Dann ging ich durch die Unterführung. Und es nahm der feuchtklamme Gang kein Ende, als dehnte er sich bei jedem meiner Schritte weiter aus; da überholte mich, heftig in die Pedale tretend, der Alte, und entschwand, und verschwand doch nicht gänzlich aus meinem Gesichtsfeld, als führe die Etappe heut durch einen nichtendenwollenden Tunnel, das sirrende Geräusch der Kette aber wurde immer deutlicher. Ich hielt das für eine kleine Kreislaufschwäche und wollte mich an die Unterführungswand lehnen. Die gab nach.
    Mir ist, als hörte ich Türangelquietschen zwischen den Pannini!-Rufen, stehe in einem weiteren, ebenfalls klammfeuchten Gang, sehe Schaukästen, Vitrinen der Wand entlang, in diesem lowtech-Stil, wie er zur Zeit bei Ausstellungsmachern so beliebt ist, gehe, soviel Berufsethos ist noch in mir, die Schaukästen ab, finde darinnen nichts als mich selbst, in jedem der unzähligen Kästen einer meiner Siebenundzwanzigminutenaufenthalte, fein säuberlich, aber unchronologisch gereiht, die Logik erschließt sich mir noch nicht, die Zeit läuft in blassen Zahlen bläulichdigital mit; ich im Schlafen, Rauchen, beim Imgangstehen, zeitungskaufend, caffè al banco, gar das eine arg verliebte und erregte Mal hinter der Säule am Binario tronco, samt den rundum wehenden roten Haaren: all das in leicht verlangsamten Bewegungen und in Farben wie aus Technicolorzeiten.

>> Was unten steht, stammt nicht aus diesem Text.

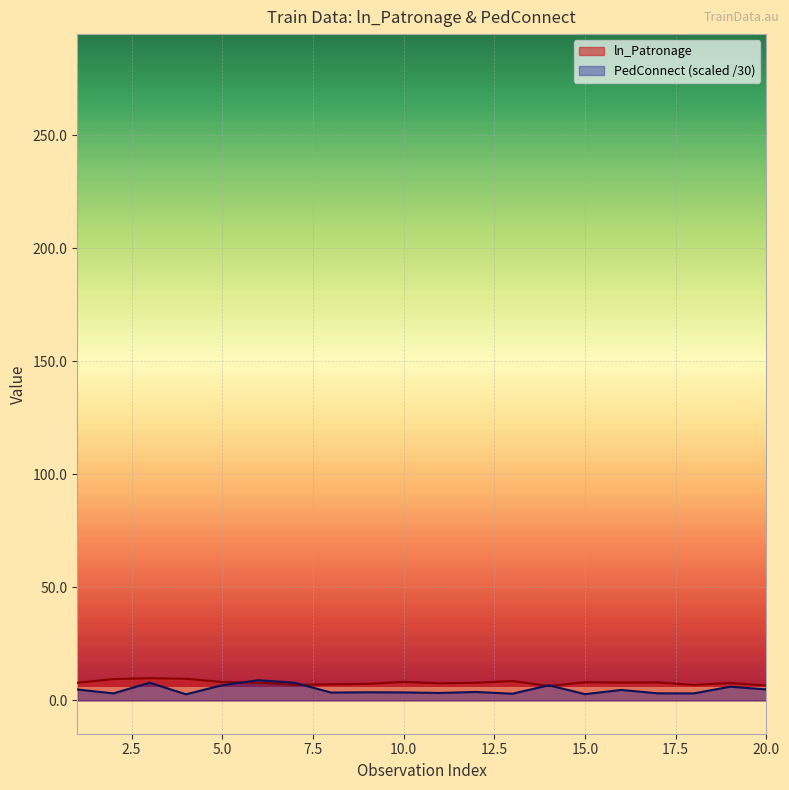

At how many categories does at least one series exceed 5?

20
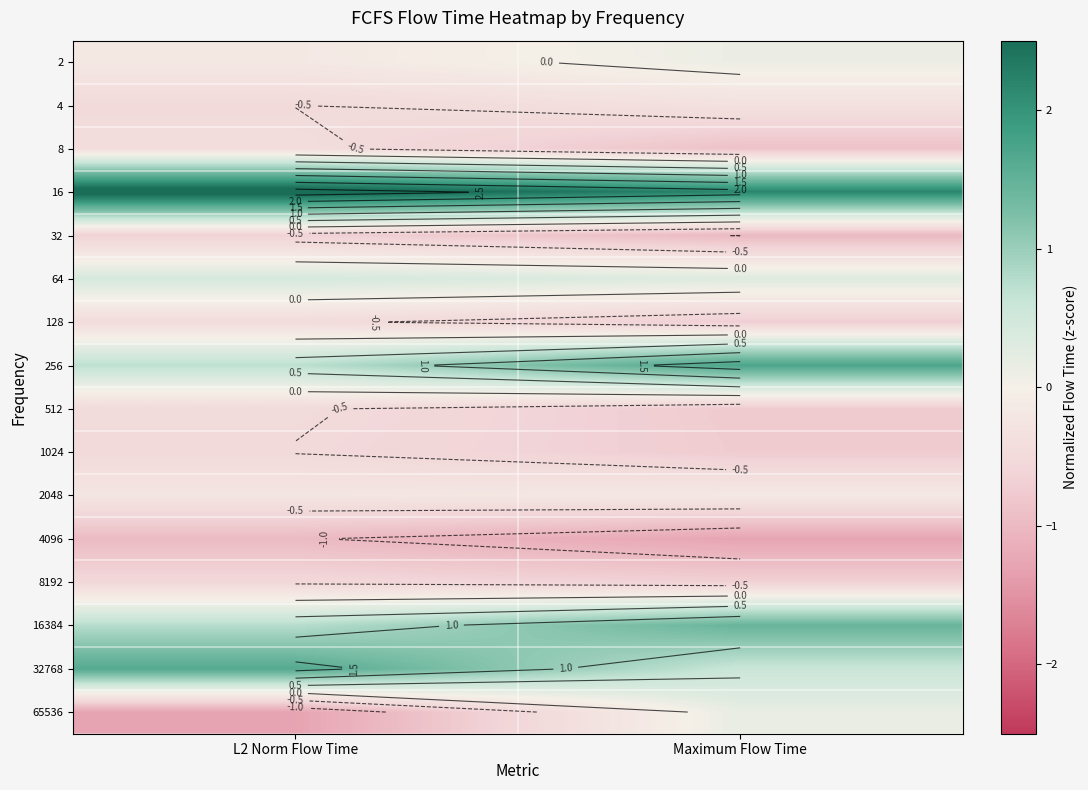

Rank the series by their maximum value, from highest to lowest.

16, 256, 32768, 16384, 64, 65536, 2, 2048, 4, 8, 128, 512, 1024, 8192, 32, 4096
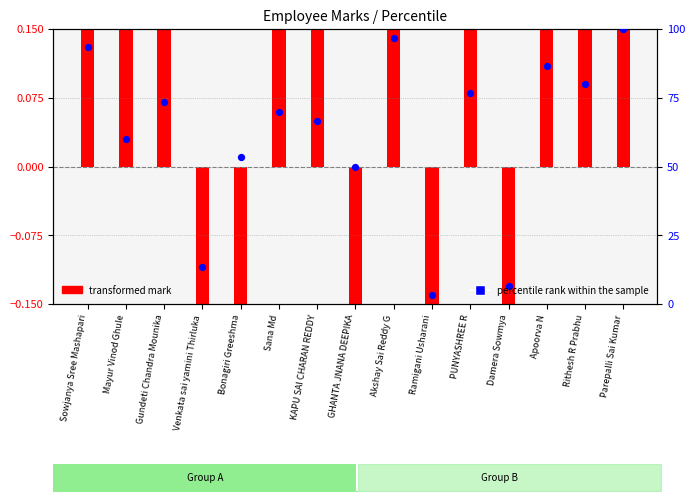

Which series has the largest total across all categories?

percentile rank within the sample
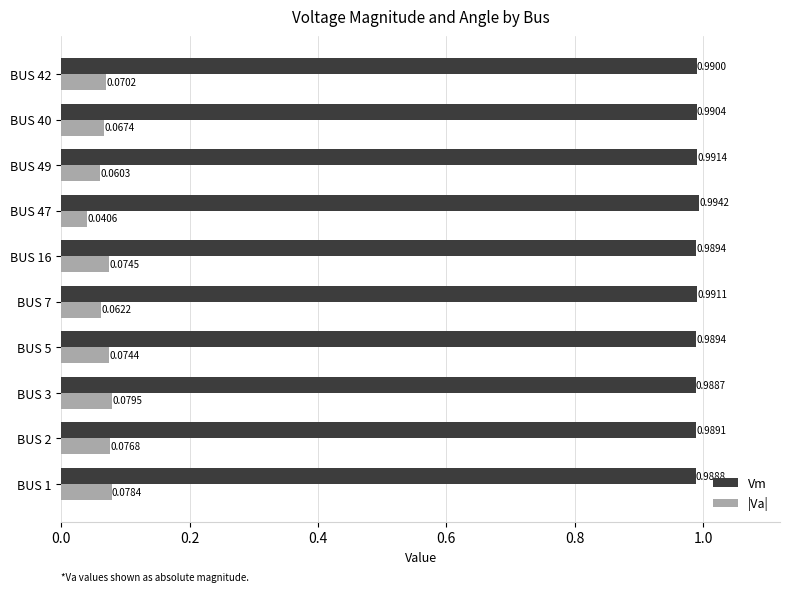

List the labels in order of |Va| value, largest first.

BUS 3, BUS 1, BUS 2, BUS 16, BUS 5, BUS 42, BUS 40, BUS 7, BUS 49, BUS 47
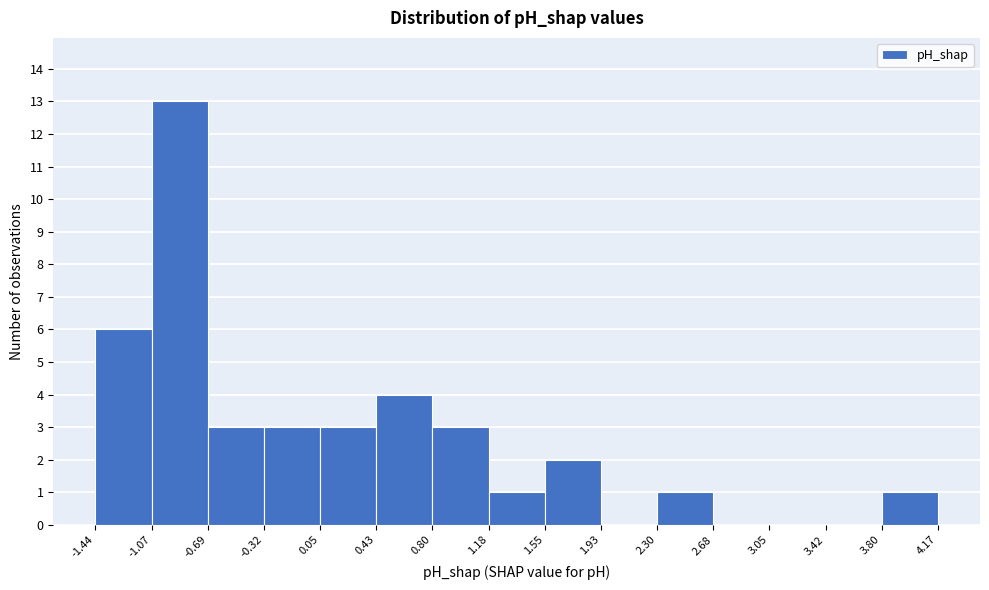

What is the height of the bar covering -1.44 to -1.07 on the x-axis? The values are not printed on the chart, so give them approximately, as read against the axis.

6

Was nun die tatsächliche temporale Dimension arg übertreibt. (Könnte aber auch der späte DDR-ORWO-Farbton sein, dann stimmten die Relationen wenigstens zeitlich wieder.) Ich weiß, wie ich die Schaukästen so abgehe, daß ich nicht weiß, was ich da sehe. Noch bin ich an keinem Ende. An einem Anfang auch nicht.

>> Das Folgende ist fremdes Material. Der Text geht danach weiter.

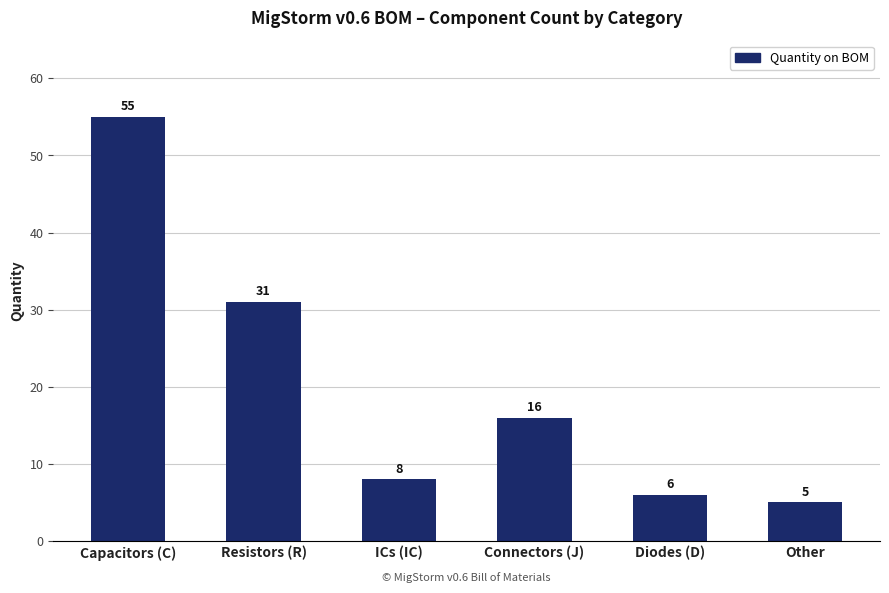

Is it true that the value at ICs (IC) is 2?

False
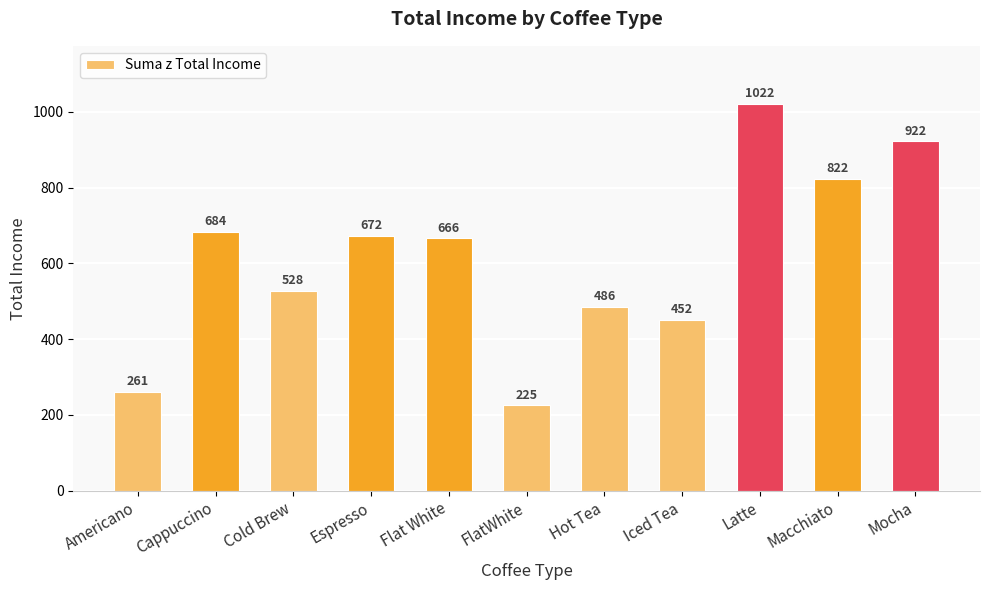

What is the average value?

612.7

Ich soll, sagte man mir gerade, morgen einem Richter vorgeführt werden. Papier und Bleistift überließe man mir zum Zwecke meiner Verteidigung (ansonsten alles: abgenommen); ich benutze das Schreibzeug, um Ihnen diese Geschichte, die ja durchaus in unser Thema paßt, zu notieren: Was ist mir schon um morgen, um den Richter.

Ps.: In einer der Vitrinen fand sich dann tatsächlich auch ein Rennradfahrer ein.